Dass es jedoch auch deutlich besser geht, zeigt SAP: Mit 4,3 von fünf möglichen Sternen ist der Technologiekonzern das beliebteste Unternehmen des Vergleichs. Auf dem zweiten Platz folgt die Roche-Gruppe mit 4,1 Sternen. Zusammen beschäftigen die beiden Unternehmen jedoch auch nur rund 38.400 Arbeitnehmer in Deutschland – knapp 90 Prozent weniger als Edeka. Den dritten Platz teilen sich die Automobilhersteller Daimler und BMW sowie der Stuttgarter Konzern Bosch mit jeweils vier von fünf möglichen Sternen.

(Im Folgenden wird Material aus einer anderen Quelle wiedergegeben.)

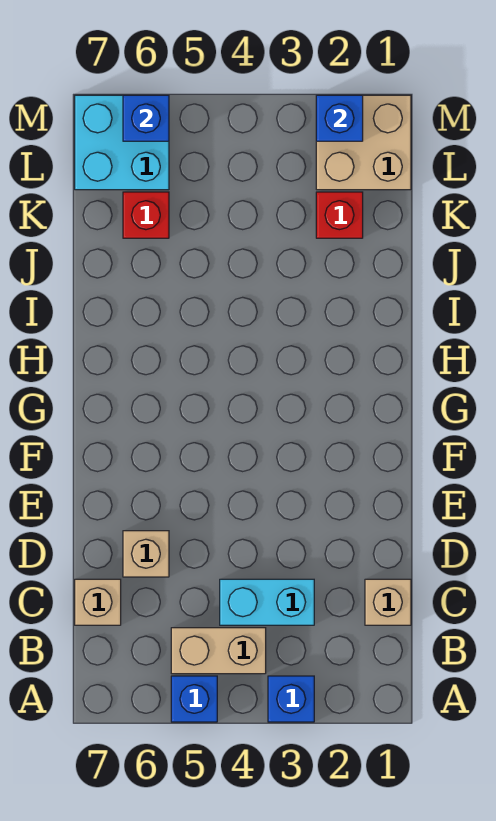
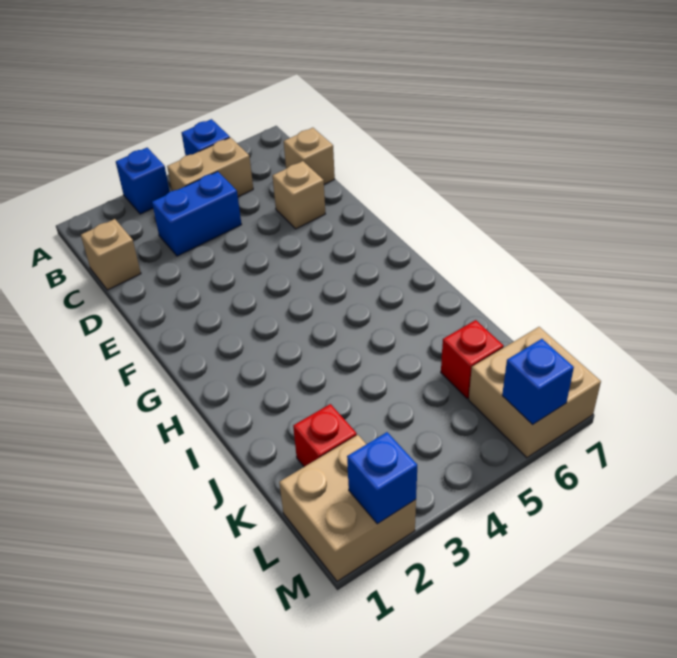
cyan 1x2 brick [220,579,314,625] -> blue 1x2 brick [152,171,242,256]
cyan 2x2 brick [75,95,169,190] -> tan 2x2 brick [469,327,601,458]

Alexander Zeitelhack, stellvertretender Dekan der BSBI, kommentiert die Untersuchung: “Wir stellen fest, dass aktuelle Sparmaßnahmen sich noch nicht in den Mitarbeiterbewertungen der Unternehmen widerspiegeln. Daher werden wir spätestens in einem Jahr erneut Bilanz ziehen und die Zahlen vergleichen. Ein besonderes Augenmerk wird dabei auf Edeka liegen. Der Konzern beschäftigt die meisten Angestellten, liegt hinsichtlich der Mitarbeiterzufriedenheit jedoch weit hinten. Gleichzeitig gehört das Unternehmen im Gegensatz zu der Lufthansa oder BASF zu den Gewinnern der Krise. Ob sich dies positiv auf die Belegschaft auswirkt, muss sich noch zeigen.”

Über die Untersuchung

Für die Analyse wurden die Geschäftsberichte in Rücksprache mit den Pressestellen der Konzerne ausgewertet. Die Auswahl der 30 umsatzstärksten deutschen Unternehmen basiert auf der Untersuchung der Monopolkommission zu den wirtschaftsstärksten Konzernen in Deutschland. ZF Friedrichshafen und Schwarz-Gruppe zogen es vor, nicht an der Studie teilzunehmen. Bertelsmann und INA-Holding Schaeffler konnten keine Auswertung für Deutschland übermitteln. Für die Aldi-Gruppe sowie die Airbus-Gruppe konnte der Jahresumsatz innerhalb Deutschlands nicht ermittelt werden. Die Mitarbeiterzufriedenheit wurde über die Bewertungsplattform Kununu ermittelt (Stand: 20.10.2020).